To maximize the potential for serendipity, the program is flexible. According to Kohlberg, an EIR can work horizontally across a number of projects, groups, and individuals, scanning the fertile research environment for opportunities. Or, an EIR can engage vertically, identifying a specific project and working with the research group to turn the concept into a startup.
In either case, EIRs can make connections to prospective investors and provide advice, mentorship, and coaching about the startup process. They can offer counsel on business models and on fundraising strategies, as well as on how to pitch an idea and address the business challenges unique to each innovation.
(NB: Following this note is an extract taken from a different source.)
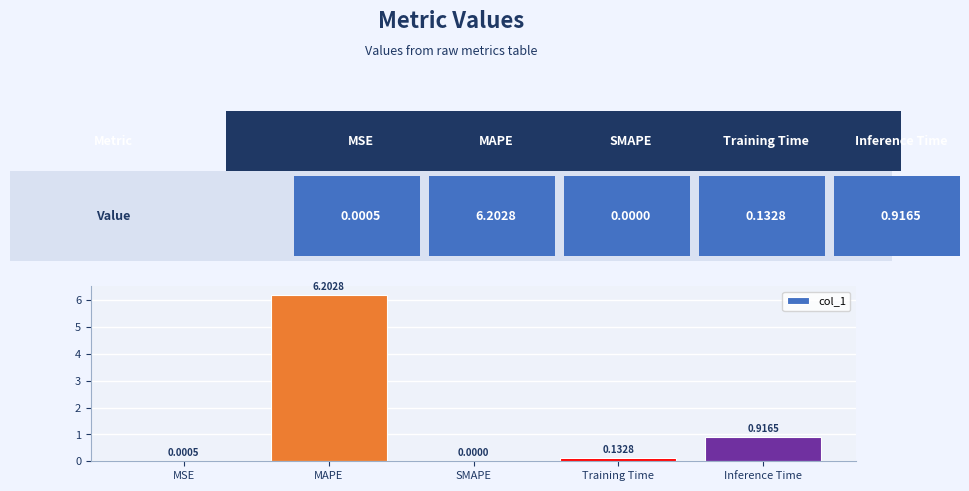

What is the sum of the values at Inference Time and MAPE?

7.1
“The EIRs will talk to all these various faculty, postdocs, and graduate students. We’ll introduce them to people, and they’ll find a bunch on their own,” said Sam Liss, executive director for strategic partnerships in OTD. “Being an EIR gives them a platform from which to go find interesting technology and see what develops out of it.”
For Azim, who previously helped launch three venture-backed startups, inspiration came easily: “I was just blown away by people’s curiosity to solve problems, and their creativity, frankly.” He said it was rewarding to be able to contribute an external perspective. “As they are deep into very specialized research, most of these students and researchers don’t have the professional network at this stage to tap into industry thought leadership or key decision-makers. The EIR program is a really good mechanism to bridge that chasm.”
Harrison and Azim each have met and mentored many research teams at the University.